> **Job item A**: Extract the passage of the transcript about teaching children and training horses from the words "So you can teach" up to and including the words "any of these things.".
> **Job item B**: In the transcript about teaching children and training horses, list every activity that the paragraph beginning "They know how to walk" names as something horses know how to do at a certain age.
> **Job item C**: Write what comes next in the transcript about teaching children and training horses, picking up after its final sentence.
------ Selected excerpt ------
So you can teach children, okay children, now bring your palms together and bow. But the most important thing to teach them is not just to bring their hands together and bow, but to do that yourself to them. Emerson said, the secret of education is respect for the pupil. Now you might think, well, that means this is a nice pupil, this is a nice, intelligent, lovely child, and I'm going to teach it this. But again, that's not radical politeness. Radical politeness is, this is a nice student, and I don't know what radical politeness is even, myself.

[18:45]

It's not even to decide what they're going to be taught. I don't know anything about horses, really. I haven't worked horses a lot, but I read a book about training horses one time, and the horse trainer said that horses at a certain age know how to do everything that horses ever know. No human being teaches them any of these things.

[19:50]

They know how to walk, They know how to stand. They know how to trot. They know how to gallop. They know how to canter. Walk, trot, canter, gallop. Is there anything else they do? And stand? And lie down. And eat. And jump. These are things horses know how to do at a certain age. Before that age, they do not know how to do these things. The job of the trainer is not teach the horse how to canter and how to walk. They know how. That's what the trainer said. What the trainer has to do is learn how, basically with her hands and with his feet or his legs, how to tell the horse which of the things the horse knows how to do that the trainer wants the horse to do. But really it's not

[20:53]

the training of the horse. It's the training of the trainer to develop hands that can tell the horse what the trainer wants the horse to do. Once the horse gets the message, the horse will usually do the thing which it can do. It wants to do one of these things. It's actually dying to do one of these various things which it knows how to do. It just wants to get the message of which one is available. But if the trainer doesn't know how to tell the horse with her hands, if the horse doesn't get the message, the horse actually feels confused and either does something else because it wants to do something or, yeah, does something else. I propose that the usual way of understanding the world is that the horse or the person or the plant or whatever animal or the landscape does not know what to do, and we have to tell it.
------ Information shown ------
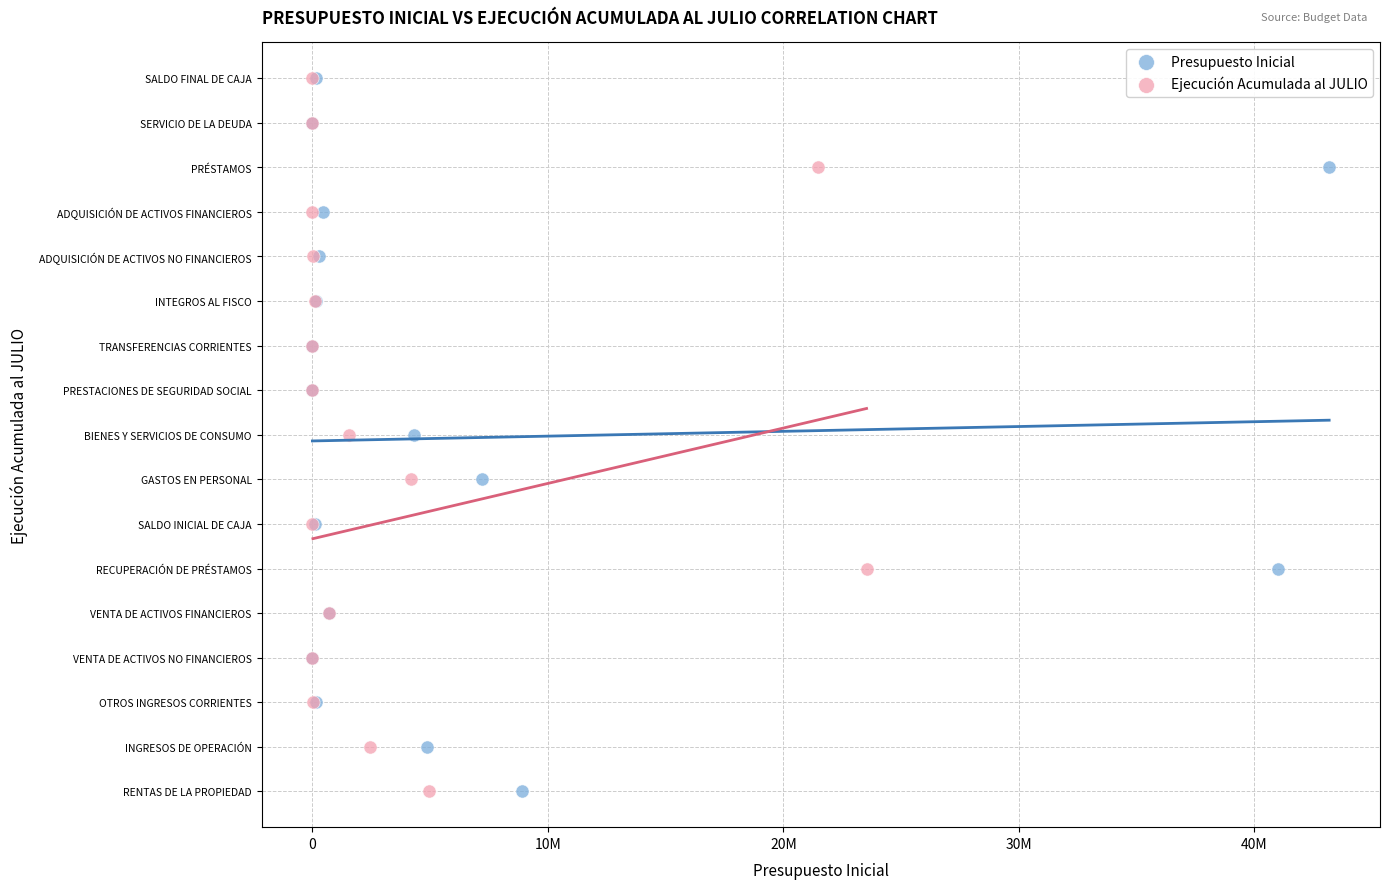

What are all the series names shown in the legend?

Presupuesto Inicial, Ejecución Acumulada al JULIO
------
> **Answer area A**:
So you can teach children, okay children, now bring your palms together and bow. But the most important thing to teach them is not just to bring their hands together and bow, but to do that yourself to them. Emerson said, the secret of education is respect for the pupil. Now you might think, well, that means this is a nice pupil, this is a nice, intelligent, lovely child, and I'm going to teach it this. But again, that's not radical politeness. Radical politeness is, this is a nice student, and I don't know what radical politeness is even, myself.

[18:45]

It's not even to decide what they're going to be taught. I don't know anything about horses, really. I haven't worked horses a lot, but I read a book about training horses one time, and the horse trainer said that horses at a certain age know how to do everything that horses ever know. No human being teaches them any of these things.

> **Answer area B**: walk, stand, trot, gallop, canter, lie down, eat, jump

> **Answer area C**:
[22:09]

Rather than it knows what to do, and we have to find a way to tell it to do what it knows how to do. If we expect children to do certain things before they are able to do them, we will simply, they will not be able to do them. If we tell them at the time they can do them, they will do them. But to tell a child to do something when it doesn't want to do it is not a time when it can do it. a child maybe know how to walk to tell it to walk in a direction that it's not ready to walk in because it actually wants to go in another direction it simply cannot unless of course you abuse it then somehow magic happens and people will do things that they somehow don't seem to want to do but really they still do what they want to do but now they do what they want to do under the condition of being abused

[23:34]

of being coerced, of being oppressed. Do we have time to be polite to children? Well, I don't know. Another radical upside-down approach to life would be to have time to be polite to children, to trust them and respect them. And the meditator, who might be you, yourself, to trust yourself, Now, if you have some opinion of yourself or of your meditation practice, this might be something like thinking that you're in Reno, Nevada.

[24:59]

Thinking that you're in Reno when you're in Marin or thinking that you're in Reno when you're in Reno is just thinking you're in Reno. This is not Buddhist practice. This is just a thought. Based on that thought that you're in Reno, if you're in Reno, you can walk out the door and find a casino. If you're in Novali and you walk out the door, you'll have a hard time finding a casino. Such thoughts and actions are not Buddhist practice. They're just thoughts which lead to actions. Buddhist practice is to respect people who, when they're in Marin, think they're in Reno, and who, when they're in Reno, think they're in Reno. just like to respect yourself, if you perhaps are someplace meditating, thinking something about the world or yourself or somebody else, thinking about that, and perhaps thinking about that in your usual way, your usual way, some usual way, some completely usual, familiar way.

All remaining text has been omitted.